For now we're using ZFS on top of hardware RAID0 volumes.

We might be upgrading the hardware next year. So I'll look at the possibility of keeping the P440ar for a RAID1 OS/boot volume but adding an HBA controller for the data disks. That sounds like it might be the easiest.
 
I also tried in the past with the HP adapters (older ones, P400, P410) to get such a setup working, but the RAID0-Volume stuff is not good for ZFS.

Some of my systems run a mdadm-mini partition (4 GB) for Proxmox VE an then the rest is on a zfs pool. That works well (but still not a officially supported system)
 
Have you ever done that mdadm setup with an HP adapter in HBA mode?

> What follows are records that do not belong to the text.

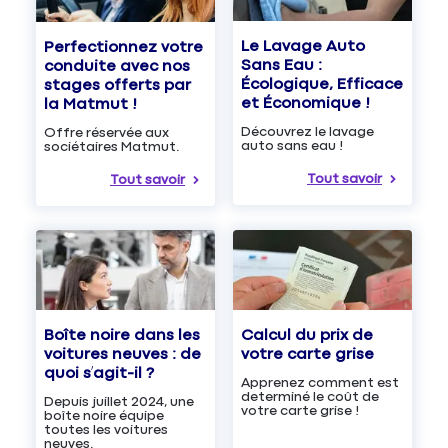
Le Lavage Auto
Perfectionnez votre
Sans Eau :
conduite avec nos
Écologique, Efficace
stages offerts par
et Économique !
la Matmut !
Découvrez le lavage
Offre réservée aux
auto sans eau !
sociétaires Matmut.
Tout savoir
Tout savoir
Boîte noire dans les
Calcul du prix de
voitures neuves : de
votre carte grise
quoi s’agit-il ?
Apprenez comment est
determiné le coût de
Depuis juillet 2024, une
votre carte grise !
boîte noire équipe
toutes les voitures
neuves.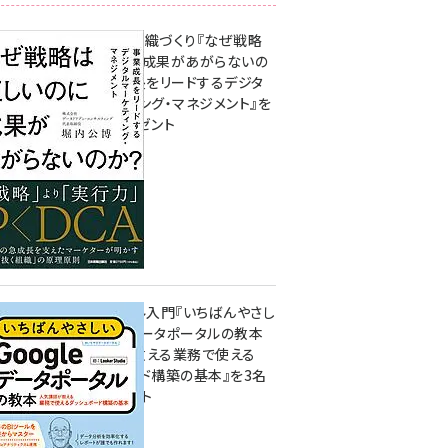
成果を生む組織づくり『なぜ戦略
は正しいのに成果があがらないの
か？ 事業成長をリードするデジタ
ルマーケティング・マネジメント』を
3名様にプレゼント
8月7日 10:00
無料BIツール入門『いちばんやさし
いGoogleデータポータルの教本
人気講師が教える業務で使える
ダッシュボード構築の基本』を3名
様にプレゼント
7月31日 10:00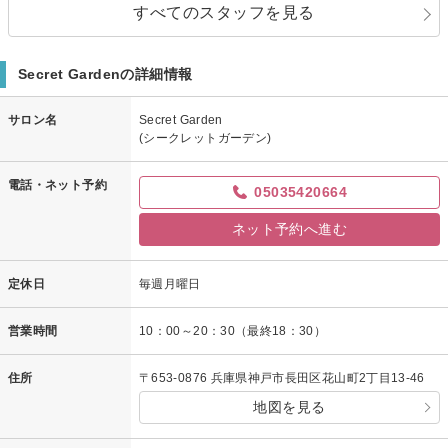
すべてのスタッフを見る
Secret Gardenの詳細情報
サロン名
Secret Garden
(シークレットガーデン)
電話・ネット予約
05035420664
ネット予約へ進む
定休日
毎週月曜日
営業時間
10：00～20：30（最終18：30）
住所
〒653-0876 兵庫県神戸市長田区花山町2丁目13-46
地図を見る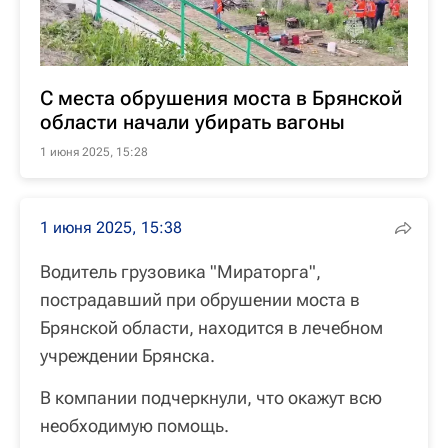
С места обрушения моста в Брянской
области начали убирать вагоны
1 июня 2025, 15:28
1 июня 2025, 15:38
Водитель грузовика "Мираторга",
пострадавший при обрушении моста в
Брянской области, находится в лечебном
учреждении Брянска.
В компании подчеркнули, что окажут всю
необходимую помощь.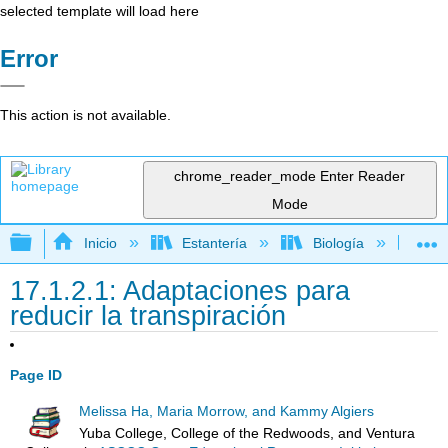
selected template will load here
Error
This action is not available.
chrome_reader_mode
Enter Reader
Mode
Expandir/contraer jerarquía global
Inicio
Estantería
Biología
Bo
17.1.2.1: Adaptaciones para
reducir la transpiración
Page ID
Melissa Ha, Maria Morrow, and Kammy Algiers
Yuba College, College of the Redwoods, and Ventura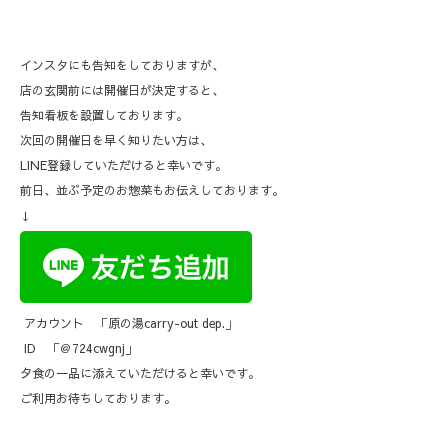
インスタにも告知をしておりますが、
店の玄関前には開催日が決定すると、
告知看板を設置しております。
次回の開催日を早く知りたい方は、
LINE登録していただけると幸いです。
前日、並ぶ予定のお惣菜もお伝えしております。
↓
アカウント 「原の湯carry-out dep.」
ID 「＠724cwgnj」
夕食の一品に添えていただけると幸いです。
ご利用お待ちしております。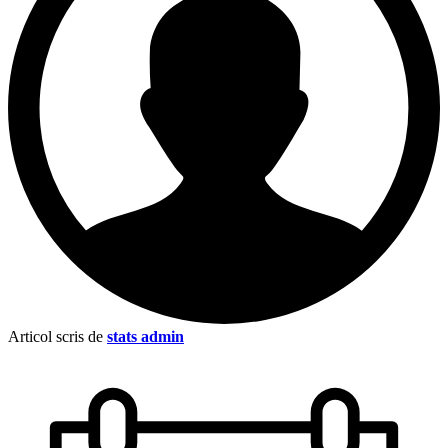
Articol scris de
stats admin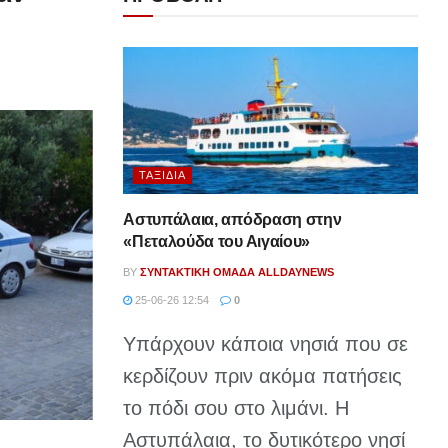
ΤΑΞΊΔΙΑ
Αστυπάλαια, απόδραση στην
«Πεταλούδα του Αιγαίου»
BY
ΣΥΝΤΑΚΤΙΚΉ ΟΜΆΔΑ ALLDAYNEWS
25-06-26 12:54
0
Υπάρχουν κάποια νησιά που σε
κερδίζουν πριν ακόμα πατήσεις
το πόδι σου στο λιμάνι. Η
Αστυπάλαια, το δυτικότερο νησί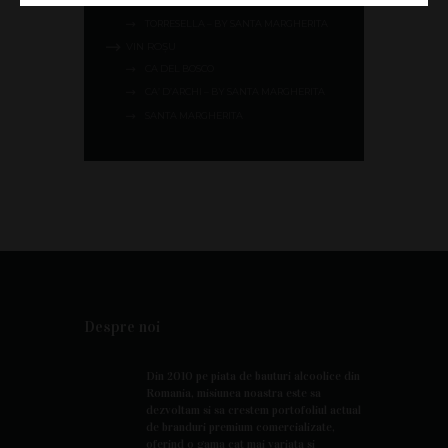
SANTA MARGHERITA
TORRESELLA – BY SANTA MARGHERITA
VIN ROȘU
CA DEL BOSCO
CA’ D’ARCHI – BY SANTA MARGHERITA
SANTA MARGHERITA
Despre noi
Din 2010 pe piata de bauturi alcoolice din
Romania, misiunea noastra este sa
dezvoltam si sa crestem portofoliul actual
de branduri premium comercializate,
oferind o gama cat mai variata si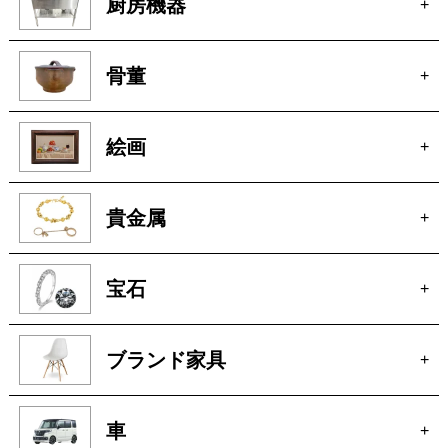
厨房機器
+
骨董
+
絵画
+
貴金属
+
宝石
+
ブランド家具
+
車
+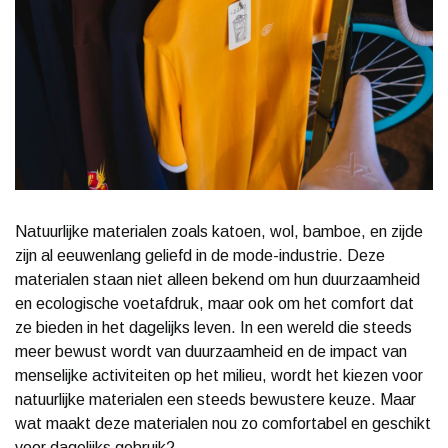
Natuurlijke materialen zoals katoen, wol, bamboe, en zijde
zijn al eeuwenlang geliefd in de mode-industrie. Deze
materialen staan niet alleen bekend om hun duurzaamheid
en ecologische voetafdruk, maar ook om het comfort dat
ze bieden in het dagelijks leven. In een wereld die steeds
meer bewust wordt van duurzaamheid en de impact van
menselijke activiteiten op het milieu, wordt het kiezen voor
natuurlijke materialen een steeds bewustere keuze. Maar
wat maakt deze materialen nou zo comfortabel en geschikt
voor dagelijks gebruik?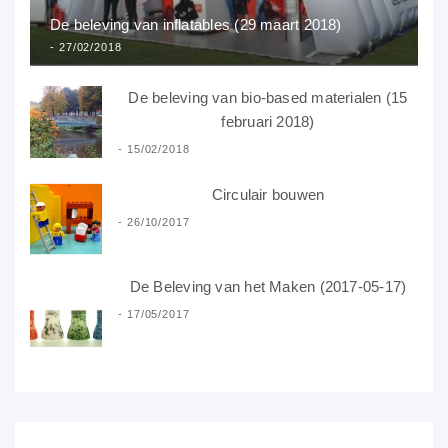
De beleving van inflatables (29 maart 2018)
27/02/2018
De beleving van bio-based materialen (15
februari 2018)
15/02/2018
Circulair bouwen
26/10/2017
De Beleving van het Maken (2017-05-17)
17/05/2017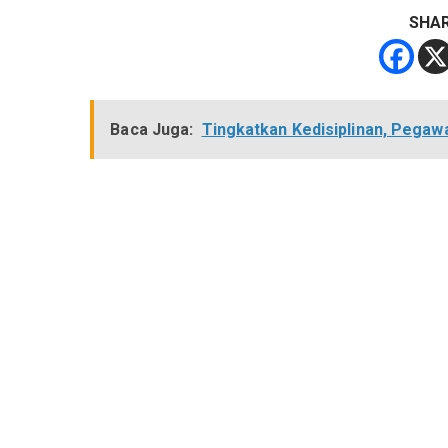
SHA
Baca Juga:
Tingkatkan Kedisiplinan, Pegawa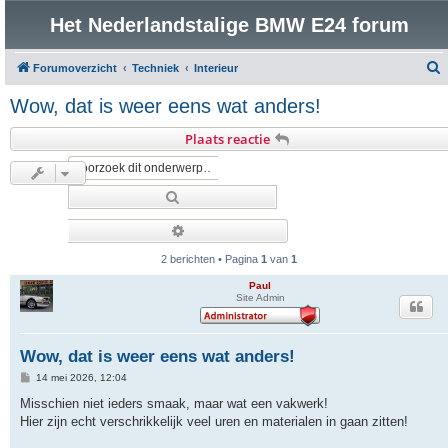
Het Nederlandstalige BMW E24 forum
Forumoverzicht
Techniek
Interieur
o
Wow, dat is weer eens wat anders!
e
Plaats reactie
k
Zoek
Uitgebreid zoeken
2 berichten • Pagina
1
van
1
Paul
Site Admin
Wow, dat is weer eens wat anders!
B
14 mei 2026, 12:04
e
r
Misschien niet ieders smaak, maar wat een vakwerk!
i
Hier zijn echt verschrikkelijk veel uren en materialen in gaan zitten!
c
h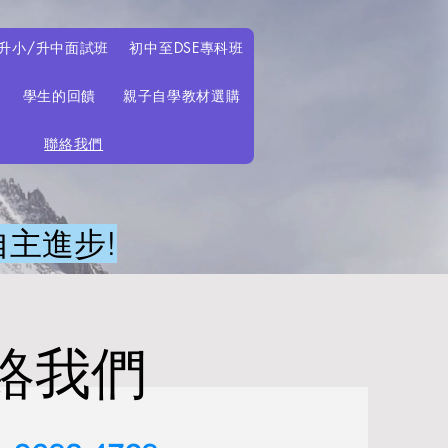
升小/升中面試班
初中至DSE專科班
學生的回饋
親子自學教材選購
聯絡我們
主進步!
絡我們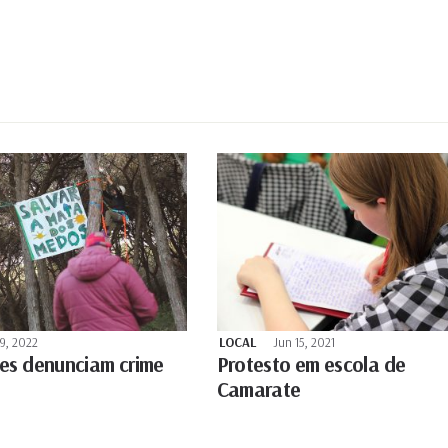
9, 2022
LOCAL
Jun 15, 2021
es denunciam crime
Protesto em escola de
Camarate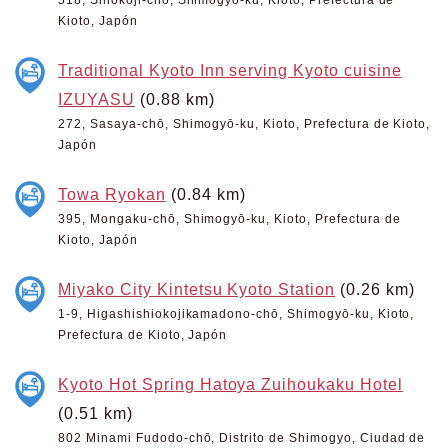
518, Shiokoji-chō, Shimogyō-ku, Kioto, Prefectura de
Kioto, Japón
Traditional Kyoto Inn serving Kyoto cuisine
IZUYASU
(0.88 km)
272, Sasaya-chō, Shimogyō-ku, Kioto, Prefectura de Kioto,
Japón
Towa Ryokan
(0.84 km)
395, Mongaku-chō, Shimogyō-ku, Kioto, Prefectura de
Kioto, Japón
Miyako City Kintetsu Kyoto Station
(0.26 km)
1-9, Higashishiokojikamadono-chō, Shimogyō-ku, Kioto,
Prefectura de Kioto, Japón
Kyoto Hot Spring Hatoya Zuihoukaku Hotel
(0.51 km)
802 Minami Fudodo-chō, Distrito de Shimogyo, Ciudad de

The Debian installer could even see the disks. It just wouldn't boot after the install had finished. Very frustrating :(
 
No, I thought that the HBA stuff was never working correctly for the Pxxx. I tried once and could not see it either. Therefore I needed to use the same raid0-volume trick you described, but never used it with ZFS. I just bought a IT-flashed "dumb" controller and never locked back. The thing costed below 100 bucks.
 
Hello! i have the same configuration (gen9, p440ar, proxmox 5) .
I have 2 SAS disks at my p440ar for proxmox (raid1) ext4

ZFS: 3 SATA 7200 disks at my onboard raid controller (ACHI connected) + SSD 256 for cache.